# What is expected
Write out the email thread again, beginning at the words "On 10/10/22 10:32, Vincent" and stopping after "I'll do that.", substituting "change" for "patch".

# Text block
■ ■ ■
I tend to agree, but the EM capacity would be only used in part of EAS
code. The whole fair.c view to the capacity_of() (RT + DL + irq +
thermal_pressure) would be still wrong in other parts, e.g.
select_idle_sibling() and load balance.
When we get this powerhint we might be already in overutilied state
so EAS is disabled. IMO other mechanisms in the task scheduler
should be also aware of that capacity reduction.
On 10/10/22 10:32, Vincent Guittot wrote:
> On Mon, 10 Oct 2022 at 11:30, Lukasz Luba <[email protected]> wrote:
>>
>>
>>
>> On 10/10/22 10:15, Vincent Guittot wrote:
>>> On Mon, 10 Oct 2022 at 11:02, Lukasz Luba <[email protected]> wrote:
>>>>
>>>>
>>>>
>>>> On 10/10/22 06:39, Viresh Kumar wrote:
>>>>> Would be good to always CC Scheduler maintainers for such a patch.
>>>>
>>>> Agree, I'll do that.
>>>>
>>>>>
>>>>> On 30-09-22, 10:48, Lukasz Luba wrote:
>>>>>> When the new max frequency value is stored, the task scheduler must
>>>>>> know about it. The scheduler uses the CPUs capacity information in the
>>>>>> task placement. Use the existing mechanism which provides information
>>>>>> about reduced CPU capacity to the scheduler due to thermal capping.
■ ■ ■
Records from a dataset:
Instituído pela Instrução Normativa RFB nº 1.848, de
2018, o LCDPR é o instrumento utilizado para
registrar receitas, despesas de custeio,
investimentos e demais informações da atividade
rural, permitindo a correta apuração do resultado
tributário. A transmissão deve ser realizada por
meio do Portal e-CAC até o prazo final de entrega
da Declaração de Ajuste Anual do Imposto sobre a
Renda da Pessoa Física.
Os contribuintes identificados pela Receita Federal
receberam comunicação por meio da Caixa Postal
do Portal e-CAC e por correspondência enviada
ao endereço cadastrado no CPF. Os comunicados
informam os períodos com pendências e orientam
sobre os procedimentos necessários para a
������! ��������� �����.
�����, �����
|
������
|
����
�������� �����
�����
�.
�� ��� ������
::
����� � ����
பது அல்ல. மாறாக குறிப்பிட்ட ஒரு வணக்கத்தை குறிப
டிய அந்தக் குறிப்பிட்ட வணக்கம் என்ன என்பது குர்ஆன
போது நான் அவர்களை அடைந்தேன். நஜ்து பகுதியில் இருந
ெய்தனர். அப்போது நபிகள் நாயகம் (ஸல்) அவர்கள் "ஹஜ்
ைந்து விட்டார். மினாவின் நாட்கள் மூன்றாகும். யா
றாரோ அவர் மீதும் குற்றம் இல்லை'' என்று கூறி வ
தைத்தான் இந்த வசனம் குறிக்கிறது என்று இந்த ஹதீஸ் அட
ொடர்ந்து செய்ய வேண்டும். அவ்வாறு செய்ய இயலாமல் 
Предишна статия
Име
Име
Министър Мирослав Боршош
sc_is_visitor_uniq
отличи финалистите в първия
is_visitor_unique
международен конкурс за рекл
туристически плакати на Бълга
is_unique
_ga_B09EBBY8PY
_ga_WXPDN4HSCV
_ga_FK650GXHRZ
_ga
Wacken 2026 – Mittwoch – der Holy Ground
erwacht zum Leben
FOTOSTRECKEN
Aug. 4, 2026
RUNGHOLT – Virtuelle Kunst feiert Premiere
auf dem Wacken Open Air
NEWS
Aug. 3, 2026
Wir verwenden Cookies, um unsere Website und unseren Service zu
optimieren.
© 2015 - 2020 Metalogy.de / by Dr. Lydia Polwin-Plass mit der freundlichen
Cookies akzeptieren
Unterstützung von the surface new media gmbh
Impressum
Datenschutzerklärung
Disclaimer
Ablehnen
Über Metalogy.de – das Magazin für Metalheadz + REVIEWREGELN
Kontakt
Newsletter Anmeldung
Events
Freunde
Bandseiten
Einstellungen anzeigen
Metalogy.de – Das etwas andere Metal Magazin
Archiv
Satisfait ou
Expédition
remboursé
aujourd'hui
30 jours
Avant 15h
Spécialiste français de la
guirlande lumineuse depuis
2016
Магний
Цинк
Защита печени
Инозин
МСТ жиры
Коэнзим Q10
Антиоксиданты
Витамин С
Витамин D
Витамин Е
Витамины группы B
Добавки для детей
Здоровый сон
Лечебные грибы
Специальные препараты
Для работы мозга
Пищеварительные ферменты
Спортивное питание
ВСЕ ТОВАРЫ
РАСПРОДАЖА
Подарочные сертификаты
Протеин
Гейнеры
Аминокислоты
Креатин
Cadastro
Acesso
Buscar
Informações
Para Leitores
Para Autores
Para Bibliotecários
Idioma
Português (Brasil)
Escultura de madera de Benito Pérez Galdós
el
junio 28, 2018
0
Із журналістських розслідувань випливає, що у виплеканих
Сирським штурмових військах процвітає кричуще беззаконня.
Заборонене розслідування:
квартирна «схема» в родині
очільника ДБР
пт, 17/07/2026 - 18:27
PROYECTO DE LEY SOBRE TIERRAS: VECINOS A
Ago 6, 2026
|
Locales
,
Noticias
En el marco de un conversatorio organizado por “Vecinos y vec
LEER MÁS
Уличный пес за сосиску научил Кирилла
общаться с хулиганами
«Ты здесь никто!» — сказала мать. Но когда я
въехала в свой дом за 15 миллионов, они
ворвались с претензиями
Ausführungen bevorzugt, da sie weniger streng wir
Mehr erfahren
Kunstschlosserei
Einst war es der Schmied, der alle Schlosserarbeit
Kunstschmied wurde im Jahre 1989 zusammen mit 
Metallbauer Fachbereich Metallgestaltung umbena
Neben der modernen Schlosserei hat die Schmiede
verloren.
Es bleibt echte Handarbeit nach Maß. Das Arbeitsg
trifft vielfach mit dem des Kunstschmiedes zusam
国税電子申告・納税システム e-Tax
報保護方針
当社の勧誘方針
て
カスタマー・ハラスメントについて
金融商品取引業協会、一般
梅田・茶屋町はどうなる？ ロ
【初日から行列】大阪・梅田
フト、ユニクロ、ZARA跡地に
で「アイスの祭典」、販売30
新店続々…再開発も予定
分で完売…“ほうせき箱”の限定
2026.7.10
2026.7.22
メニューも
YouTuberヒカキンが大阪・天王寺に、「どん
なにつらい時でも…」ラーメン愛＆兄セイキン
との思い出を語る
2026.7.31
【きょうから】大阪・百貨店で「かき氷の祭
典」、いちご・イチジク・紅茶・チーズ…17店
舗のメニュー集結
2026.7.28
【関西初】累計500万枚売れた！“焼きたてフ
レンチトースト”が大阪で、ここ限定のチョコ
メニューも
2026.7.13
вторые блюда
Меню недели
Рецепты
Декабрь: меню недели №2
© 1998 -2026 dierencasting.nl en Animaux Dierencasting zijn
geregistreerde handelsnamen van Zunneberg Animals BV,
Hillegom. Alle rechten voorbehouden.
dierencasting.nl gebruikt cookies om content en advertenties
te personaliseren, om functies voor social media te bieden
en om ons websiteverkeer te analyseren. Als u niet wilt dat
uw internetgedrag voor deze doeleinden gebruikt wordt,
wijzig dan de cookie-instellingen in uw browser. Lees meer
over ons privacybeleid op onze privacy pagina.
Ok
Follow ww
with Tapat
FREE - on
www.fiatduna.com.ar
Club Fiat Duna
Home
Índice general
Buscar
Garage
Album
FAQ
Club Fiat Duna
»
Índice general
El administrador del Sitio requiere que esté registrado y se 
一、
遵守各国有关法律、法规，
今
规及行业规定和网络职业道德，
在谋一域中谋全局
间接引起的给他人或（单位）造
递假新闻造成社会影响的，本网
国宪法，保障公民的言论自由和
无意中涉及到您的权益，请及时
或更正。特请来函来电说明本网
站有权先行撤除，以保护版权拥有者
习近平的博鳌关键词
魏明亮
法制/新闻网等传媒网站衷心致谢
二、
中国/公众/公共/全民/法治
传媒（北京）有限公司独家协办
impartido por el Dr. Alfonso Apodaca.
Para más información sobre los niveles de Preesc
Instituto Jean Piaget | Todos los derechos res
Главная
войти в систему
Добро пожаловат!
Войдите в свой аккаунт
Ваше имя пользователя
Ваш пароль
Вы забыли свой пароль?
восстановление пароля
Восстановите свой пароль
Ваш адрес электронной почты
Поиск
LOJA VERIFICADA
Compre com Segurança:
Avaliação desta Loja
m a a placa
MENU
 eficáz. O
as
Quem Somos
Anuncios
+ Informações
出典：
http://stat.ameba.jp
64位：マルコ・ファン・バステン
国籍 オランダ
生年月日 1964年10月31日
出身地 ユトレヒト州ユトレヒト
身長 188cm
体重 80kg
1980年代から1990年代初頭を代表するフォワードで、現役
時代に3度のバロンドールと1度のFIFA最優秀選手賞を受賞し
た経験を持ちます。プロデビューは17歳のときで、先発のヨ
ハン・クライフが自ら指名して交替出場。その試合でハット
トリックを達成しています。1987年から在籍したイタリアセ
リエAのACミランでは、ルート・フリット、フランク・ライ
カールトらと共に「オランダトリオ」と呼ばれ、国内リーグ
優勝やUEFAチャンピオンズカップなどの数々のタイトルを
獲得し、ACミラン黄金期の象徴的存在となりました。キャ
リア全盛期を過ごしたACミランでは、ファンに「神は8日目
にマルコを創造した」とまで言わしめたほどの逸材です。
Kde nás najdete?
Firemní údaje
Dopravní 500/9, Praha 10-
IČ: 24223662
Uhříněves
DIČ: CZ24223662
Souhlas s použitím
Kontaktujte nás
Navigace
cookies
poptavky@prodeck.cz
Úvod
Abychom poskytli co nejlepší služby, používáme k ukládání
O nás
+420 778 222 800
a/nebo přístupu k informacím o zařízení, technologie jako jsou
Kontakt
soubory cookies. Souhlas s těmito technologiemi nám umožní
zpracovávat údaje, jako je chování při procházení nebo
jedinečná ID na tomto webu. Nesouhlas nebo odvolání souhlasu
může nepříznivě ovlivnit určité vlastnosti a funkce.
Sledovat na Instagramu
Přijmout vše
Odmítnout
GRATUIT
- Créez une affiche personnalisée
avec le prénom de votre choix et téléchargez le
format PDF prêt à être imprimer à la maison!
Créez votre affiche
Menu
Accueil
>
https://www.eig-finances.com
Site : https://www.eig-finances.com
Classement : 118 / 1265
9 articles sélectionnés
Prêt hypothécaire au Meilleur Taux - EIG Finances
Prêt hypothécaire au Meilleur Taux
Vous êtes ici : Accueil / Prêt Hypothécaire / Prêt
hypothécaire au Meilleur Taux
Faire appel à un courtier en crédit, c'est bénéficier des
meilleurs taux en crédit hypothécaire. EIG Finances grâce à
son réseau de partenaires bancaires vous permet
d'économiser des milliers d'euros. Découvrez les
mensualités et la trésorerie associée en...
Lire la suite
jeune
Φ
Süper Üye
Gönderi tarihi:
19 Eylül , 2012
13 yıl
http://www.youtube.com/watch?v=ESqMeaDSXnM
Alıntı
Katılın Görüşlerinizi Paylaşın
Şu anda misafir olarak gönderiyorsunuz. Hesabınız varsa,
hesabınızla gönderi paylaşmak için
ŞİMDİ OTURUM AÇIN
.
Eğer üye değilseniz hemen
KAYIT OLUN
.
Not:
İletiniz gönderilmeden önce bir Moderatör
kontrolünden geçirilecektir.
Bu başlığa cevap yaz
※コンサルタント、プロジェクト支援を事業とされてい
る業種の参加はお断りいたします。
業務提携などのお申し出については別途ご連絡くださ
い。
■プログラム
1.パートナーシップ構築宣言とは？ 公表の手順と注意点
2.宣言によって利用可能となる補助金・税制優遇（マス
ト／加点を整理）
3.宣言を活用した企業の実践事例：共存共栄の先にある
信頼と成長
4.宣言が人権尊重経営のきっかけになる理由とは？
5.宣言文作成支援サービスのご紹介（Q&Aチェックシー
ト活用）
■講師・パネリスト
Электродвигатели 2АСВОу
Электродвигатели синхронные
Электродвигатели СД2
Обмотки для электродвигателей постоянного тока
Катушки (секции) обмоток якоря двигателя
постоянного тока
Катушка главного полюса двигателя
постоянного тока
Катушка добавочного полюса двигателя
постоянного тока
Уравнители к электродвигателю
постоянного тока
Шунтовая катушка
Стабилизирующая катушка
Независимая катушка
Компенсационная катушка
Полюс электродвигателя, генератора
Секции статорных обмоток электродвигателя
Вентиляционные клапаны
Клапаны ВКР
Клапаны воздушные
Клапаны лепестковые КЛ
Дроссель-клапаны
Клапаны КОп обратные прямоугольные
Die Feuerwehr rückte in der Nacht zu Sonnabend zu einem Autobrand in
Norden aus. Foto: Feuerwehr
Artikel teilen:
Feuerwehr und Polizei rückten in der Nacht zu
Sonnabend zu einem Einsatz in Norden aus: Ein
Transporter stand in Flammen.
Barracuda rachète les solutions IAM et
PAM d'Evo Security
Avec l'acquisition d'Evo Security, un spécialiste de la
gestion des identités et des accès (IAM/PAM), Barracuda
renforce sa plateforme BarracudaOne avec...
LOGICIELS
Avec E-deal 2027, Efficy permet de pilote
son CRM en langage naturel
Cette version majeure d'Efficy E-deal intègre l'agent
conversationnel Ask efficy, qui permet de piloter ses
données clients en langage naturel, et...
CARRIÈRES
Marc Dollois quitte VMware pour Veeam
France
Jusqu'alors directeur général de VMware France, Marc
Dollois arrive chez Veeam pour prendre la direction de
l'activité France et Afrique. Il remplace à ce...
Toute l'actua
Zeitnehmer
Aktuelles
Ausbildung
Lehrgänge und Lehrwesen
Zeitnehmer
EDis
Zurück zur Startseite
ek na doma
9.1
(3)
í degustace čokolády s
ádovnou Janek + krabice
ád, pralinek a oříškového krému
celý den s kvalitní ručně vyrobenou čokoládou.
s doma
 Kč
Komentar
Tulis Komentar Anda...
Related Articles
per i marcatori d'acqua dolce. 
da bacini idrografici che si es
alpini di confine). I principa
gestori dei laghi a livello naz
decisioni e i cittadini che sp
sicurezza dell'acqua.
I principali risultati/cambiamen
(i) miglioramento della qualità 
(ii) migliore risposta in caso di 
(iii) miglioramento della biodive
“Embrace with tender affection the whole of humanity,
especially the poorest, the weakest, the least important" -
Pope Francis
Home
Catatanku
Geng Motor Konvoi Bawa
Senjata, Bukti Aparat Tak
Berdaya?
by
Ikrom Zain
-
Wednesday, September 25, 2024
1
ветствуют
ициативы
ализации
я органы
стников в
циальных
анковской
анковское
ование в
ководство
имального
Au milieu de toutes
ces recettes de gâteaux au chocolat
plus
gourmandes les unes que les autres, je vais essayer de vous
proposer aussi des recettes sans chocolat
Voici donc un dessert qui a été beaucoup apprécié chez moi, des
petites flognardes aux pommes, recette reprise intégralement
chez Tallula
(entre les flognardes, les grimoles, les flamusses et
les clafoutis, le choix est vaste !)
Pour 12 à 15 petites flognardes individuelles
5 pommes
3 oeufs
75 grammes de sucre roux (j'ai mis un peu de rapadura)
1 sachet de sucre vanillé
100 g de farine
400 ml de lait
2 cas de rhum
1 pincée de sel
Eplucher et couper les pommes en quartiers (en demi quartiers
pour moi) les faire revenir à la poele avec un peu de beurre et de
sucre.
■ ■ ■
# Solution
On 10/10/22 10:32, Vincent Guittot wrote:
> On Mon, 10 Oct 2022 at 11:30, Lukasz Luba <[email protected]> wrote:
>>
>>
>>
>> On 10/10/22 10:15, Vincent Guittot wrote:
>>> On Mon, 10 Oct 2022 at 11:02, Lukasz Luba <[email protected]> wrote:
>>>>
>>>>
>>>>
>>>> On 10/10/22 06:39, Viresh Kumar wrote:
>>>>> Would be good to always CC Scheduler maintainers for such a change.
>>>>
>>>> Agree, I'll do that.